## [Problem details]
Your job is to transcribe all the records that follow, excluding any pictures.

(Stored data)
++++

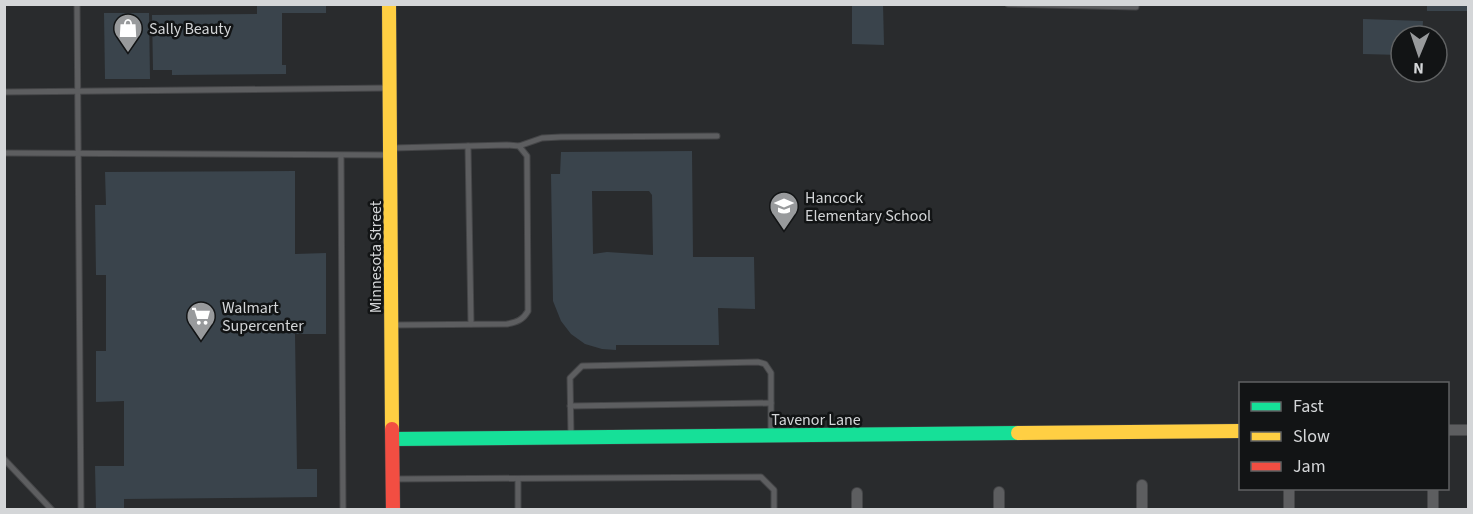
<svg xmlns="http://www.w3.org/2000/svg" width="1473" height="514" viewBox="0 0 1473 514" font-family="'Source Sans 3',sans-serif">
  <style>
    .building { fill: #3a444c; fill-rule: evenodd }
    .lines { fill: none; stroke-linecap: round; stroke-linejoin: round }
    .lane-casing { stroke: #454648; stroke-width: 7 }
    .street-casing { stroke: #454648; stroke-width: 12 }
    .fast-casing { stroke: #454648; stroke-width: 15 }
    .slow-casing { stroke: #454648; stroke-width: 15 }
    .jam-casing { stroke: #454648; stroke-width: 15 }
    .lane { stroke: #5d5e60; stroke-width: 5 }
    .street { stroke: #5d5e60; stroke-width: 10 }
    .fast { stroke: #16e098; stroke-width: 14 }
    .slow { stroke: #ffcf43; stroke-width: 14 }
    .jam { stroke: #f24e42; stroke-width: 14 }
    .labels { text-anchor: middle; stroke-width: 5; stroke-linejoin: round; paint-order: stroke }
    .poi-label { font-size: 16px; fill: #d4d6d8; stroke: #121415; text-anchor: start }
    .street-label { font-size: 16px; fill: #d4d6d8; stroke: #121415 }
  </style>
  <rect width="100%" height="100%" fill="#292b2d"/>
  <g class="building">
    <path d="M257,4H326V13H282V65H286V74L172,75V70H153L152,15L257,14Z"/>
    <path d="M852,4H883L884,45L852,44Z"/>
    <rect x="1427" y="4" width="41" height="7"/>
    <path d="M104,13H149L150,79H105Z"/>
    <path d="M1363,19L1423,21L1422,36H1401V55L1363,54Z"/>
    <path d="M692,151L693,257H754L755,309L718,308L719,345H616V350L602,349L585,344L571,334L561,321L553,301L551,174H560L561,152ZM592,191H649L652,195L653,255L607,252L593,254Z"/>
    <path d="M295,171V254L326,253V334H295L297,469H317V497L124,499V510H96L95,466H124V401L96,402V351H106V275H96L95,205H106L105,172Z"/>
  </g>
  <g class="lines">
    <g class="lane-casing">
      <g id="lane">
        <path d="M77,4L81,510"/>
        <path d="M1008,4L1136,7V4"/>
        <path d="M4,92L388,88"/>
        <path d="M468,146L471,324"/>
        <path d="M519,146L542,138L561,137L717,136"/>
        <path d="M393,148L507,145L519,146L527,156L528,311C523,320 517,322 507,324L394,325"/>
        <path d="M4,153L390,155"/>
        <path d="M341,156L343,510"/>
        <path d="M570,406L771,403"/>
        <path d="M571,435L570,378L582,366L758,362L765,364L771,373V434"/>
        <path d="M4,459L52,510"/>
        <path d="M395,479L761,477L774,490V510"/>
        <path d="M518,510V479"/>
      </g>
    </g>
    <g class="street-casing">
      <g id="street">
        <path d="M1448,430H1468"/>
        <path d="M1142,485V510"/>
        <path d="M1289,488V510"/>
        <path d="M1433,489V510"/>
        <path d="M999,492V510"/>
        <path d="M857,493V510"/>
      </g>
    </g>
    <g class="fast-casing">
      <path id="fast" d="M393,439L1018,433"/>
    </g>
    <g class="slow-casing">
      <g id="slow">
        <path d="M389,4L392,429"/>
        <path d="M1018,433L1240,431"/>
      </g>
    </g>
    <g class="jam-casing">
      <path id="jam" d="M392,429L393,510"/>
    </g>
    <use href="#lane" class="lane"/>
    <use href="#street" class="street"/>
    <use href="#fast" class="fast"/>
    <use href="#slow" class="slow"/>
    <use href="#jam" class="jam"/>
  </g>
  <defs>
    <g id="shop-pin" transform="scale(1.5)"><path d="M0 17L-7.5 6A9.5 9.5 0 1 1 7.5 6Z" fill="#989a9c" stroke="#121415"/><path d="M-5-2.5h2.3a2.7 3.5 0 0 1 5.4 0H5L5.5 6h-11ZM-1.5-2.5h3a1.5 2.3 0 0 0-3 0Z" fill="#fff"/></g>
    <g id="school-pin" transform="scale(1.5)"><path d="M0 17L-7.5 6A9.5 9.5 0 1 1 7.5 6Z" fill="#989a9c" stroke="#121415"/><path d="M0-5L7-2L0 1L-7-2ZM-4 1L0 2.5L4 1V4Q0 6-4 4Z" fill="#fff"/></g>
    <g id="supermarket-pin" transform="scale(1.5)"><path d="M0 17L-7.5 6A9.5 9.5 0 1 1 7.5 6Z" fill="#989a9c" stroke="#121415"/><path d="M-6-5.5h2.5l.6 2H6L4.5 2H-2.5L-4.4-4H-6ZM-1.5 3.2a1.3 1.3 0 1 0 .1 0ZM3 3.2a1.3 1.3 0 1 0 .1 0Z" fill="#fff"/></g>
  </defs>
  <g fill-rule="evenodd">
    <use href="#shop-pin" x="128" y="28"/>
    <use href="#school-pin" x="784" y="206"/>
    <use href="#supermarket-pin" x="201" y="316"/>
  </g>
  <g class="labels">
    <g class="poi-label">
      <text x="149" y="34">Sally Beauty</text>
      <text x="805" y="203">Hancock<tspan x="805" dy="18">Elementary School</tspan></text>
      <text x="222" y="313">Walmart<tspan x="222" dy="18">Supercenter</tspan></text>
    </g>
    <g class="street-label">
      <text transform="translate(375 257) rotate(-90)" y="6">Minnesota Street</text>
      <text x="816" y="425">Tavenor Lane</text>
    </g>
  </g>
  <rect width="1473" height="514" fill="none" stroke="#d4d6d8" stroke-width="12"/>
  <rect x="1239" y="382" width="210" height="108" fill="#121415" stroke="#606263" stroke-width="1.5"/>
  <rect x="1251" y="402" width="30" height="9" fill="#16e098" stroke="#606263" stroke-width="1.5"/>
  <text x="1293" y="412" font-size="18" fill="#d4d6d8">Fast</text>
  <rect x="1251" y="432" width="30" height="9" fill="#ffcf43" stroke="#606263" stroke-width="1.5"/>
  <text x="1293" y="442" font-size="18" fill="#d4d6d8">Slow</text>
  <rect x="1251" y="462" width="30" height="9" fill="#f24e42" stroke="#606263" stroke-width="1.5"/>
  <text x="1293" y="472" font-size="18" fill="#d4d6d8">Jam</text>
  <g transform="translate(1419 54) rotate(182)"><circle r="28" fill="#121415" stroke="#606263" stroke-width="1.5"/>
  <path d="M0-4.5L10 22L0 15L-10 22Z" fill="#989a9c"/>
  <text y="-9" font-size="16" font-weight="bold" text-anchor="middle" fill="#d4d6d8">N</text>
  </g>
</svg>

++++

## [Solution for this problem]
<svg xmlns="http://www.w3.org/2000/svg" width="1473" height="514" viewBox="0 0 1473 514" font-family="'Source Sans 3',sans-serif">
  <style>
    .building { fill: #3a444c; fill-rule: evenodd }
    .lines { fill: none; stroke-linecap: round; stroke-linejoin: round }
    .lane-casing { stroke: #454648; stroke-width: 7 }
    .street-casing { stroke: #454648; stroke-width: 12 }
    .fast-casing { stroke: #454648; stroke-width: 15 }
    .slow-casing { stroke: #454648; stroke-width: 15 }
    .jam-casing { stroke: #454648; stroke-width: 15 }
    .lane { stroke: #5d5e60; stroke-width: 5 }
    .street { stroke: #5d5e60; stroke-width: 10 }
    .fast { stroke: #16e098; stroke-width: 14 }
    .slow { stroke: #ffcf43; stroke-width: 14 }
    .jam { stroke: #f24e42; stroke-width: 14 }
    .labels { text-anchor: middle; stroke-width: 5; stroke-linejoin: round; paint-order: stroke }
    .poi-label { font-size: 16px; fill: #d4d6d8; stroke: #121415; text-anchor: start }
    .street-label { font-size: 16px; fill: #d4d6d8; stroke: #121415 }
  </style>
  <rect width="100%" height="100%" fill="#292b2d"/>
  <g class="building">
    <path d="M257,4H326V13H282V65H286V74L172,75V70H153L152,15L257,14Z"/>
    <path d="M852,4H883L884,45L852,44Z"/>
    <rect x="1427" y="4" width="41" height="7"/>
    <path d="M104,13H149L150,79H105Z"/>
    <path d="M1363,19L1423,21L1422,36H1401V55L1363,54Z"/>
    <path d="M692,151L693,257H754L755,309L718,308L719,345H616V350L602,349L585,344L571,334L561,321L553,301L551,174H560L561,152ZM592,191H649L652,195L653,255L607,252L593,254Z"/>
    <path d="M295,171V254L326,253V334H295L297,469H317V497L124,499V510H96L95,466H124V401L96,402V351H106V275H96L95,205H106L105,172Z"/>
  </g>
  <g class="lines">
    <g class="lane-casing">
      <g id="lane">
        <path d="M77,4L81,510"/>
        <path d="M1008,4L1136,7V4"/>
        <path d="M4,92L388,88"/>
        <path d="M468,146L471,324"/>
        <path d="M519,146L542,138L561,137L717,136"/>
        <path d="M393,148L507,145L519,146L527,156L528,311C523,320 517,322 507,324L394,325"/>
        <path d="M4,153L390,155"/>
        <path d="M341,156L343,510"/>
        <path d="M570,406L771,403"/>
        <path d="M571,435L570,378L582,366L758,362L765,364L771,373V434"/>
        <path d="M4,459L52,510"/>
        <path d="M395,479L761,477L774,490V510"/>
        <path d="M518,510V479"/>
      </g>
    </g>
    <g class="street-casing">
      <g id="street">
        <path d="M1448,430H1468"/>
        <path d="M1142,485V510"/>
        <path d="M1289,488V510"/>
        <path d="M1433,489V510"/>
        <path d="M999,492V510"/>
        <path d="M857,493V510"/>
      </g>
    </g>
    <g class="fast-casing">
      <path id="fast" d="M393,439L1018,433"/>
    </g>
    <g class="slow-casing">
      <g id="slow">
        <path d="M389,4L392,429"/>
        <path d="M1018,433L1240,431"/>
      </g>
    </g>
    <g class="jam-casing">
      <path id="jam" d="M392,429L393,510"/>
    </g>
    <use href="#lane" class="lane"/>
    <use href="#street" class="street"/>
    <use href="#fast" class="fast"/>
    <use href="#slow" class="slow"/>
    <use href="#jam" class="jam"/>
  </g>
  <defs>
    <g id="shop-pin" transform="scale(1.5)"><path d="M0 17L-7.5 6A9.5 9.5 0 1 1 7.5 6Z" fill="#989a9c" stroke="#121415"/><path d="M-5-2.5h2.3a2.7 3.5 0 0 1 5.4 0H5L5.5 6h-11ZM-1.5-2.5h3a1.5 2.3 0 0 0-3 0Z" fill="#fff"/></g>
    <g id="school-pin" transform="scale(1.5)"><path d="M0 17L-7.5 6A9.5 9.5 0 1 1 7.5 6Z" fill="#989a9c" stroke="#121415"/><path d="M0-5L7-2L0 1L-7-2ZM-4 1L0 2.5L4 1V4Q0 6-4 4Z" fill="#fff"/></g>
    <g id="supermarket-pin" transform="scale(1.5)"><path d="M0 17L-7.5 6A9.5 9.5 0 1 1 7.5 6Z" fill="#989a9c" stroke="#121415"/><path d="M-6-5.5h2.5l.6 2H6L4.5 2H-2.5L-4.4-4H-6ZM-1.5 3.2a1.3 1.3 0 1 0 .1 0ZM3 3.2a1.3 1.3 0 1 0 .1 0Z" fill="#fff"/></g>
  </defs>
  <g fill-rule="evenodd">
    <use href="#shop-pin" x="128" y="28"/>
    <use href="#school-pin" x="784" y="206"/>
    <use href="#supermarket-pin" x="201" y="316"/>
  </g>
  <g class="labels">
    <g class="poi-label">
      <text x="149" y="34">Sally Beauty</text>
      <text x="805" y="203">Hancock<tspan x="805" dy="18">Elementary School</tspan></text>
      <text x="222" y="313">Walmart<tspan x="222" dy="18">Supercenter</tspan></text>
    </g>
    <g class="street-label">
      <text transform="translate(375 257) rotate(-90)" y="6">Minnesota Street</text>
      <text x="816" y="425">Tavenor Lane</text>
    </g>
  </g>
  <rect width="1473" height="514" fill="none" stroke="#d4d6d8" stroke-width="12"/>
  <rect x="1239" y="382" width="210" height="108" fill="#121415" stroke="#606263" stroke-width="1.5"/>
  <rect x="1251" y="402" width="30" height="9" fill="#16e098" stroke="#606263" stroke-width="1.5"/>
  <text x="1293" y="412" font-size="18" fill="#d4d6d8">Fast</text>
  <rect x="1251" y="432" width="30" height="9" fill="#ffcf43" stroke="#606263" stroke-width="1.5"/>
  <text x="1293" y="442" font-size="18" fill="#d4d6d8">Slow</text>
  <rect x="1251" y="462" width="30" height="9" fill="#f24e42" stroke="#606263" stroke-width="1.5"/>
  <text x="1293" y="472" font-size="18" fill="#d4d6d8">Jam</text>
  <g transform="translate(1419 54) rotate(182)"><circle r="28" fill="#121415" stroke="#606263" stroke-width="1.5"/>
  <path d="M0-4.5L10 22L0 15L-10 22Z" fill="#989a9c"/>
  <text y="-9" font-size="16" font-weight="bold" text-anchor="middle" fill="#d4d6d8">N</text>
  </g>
</svg>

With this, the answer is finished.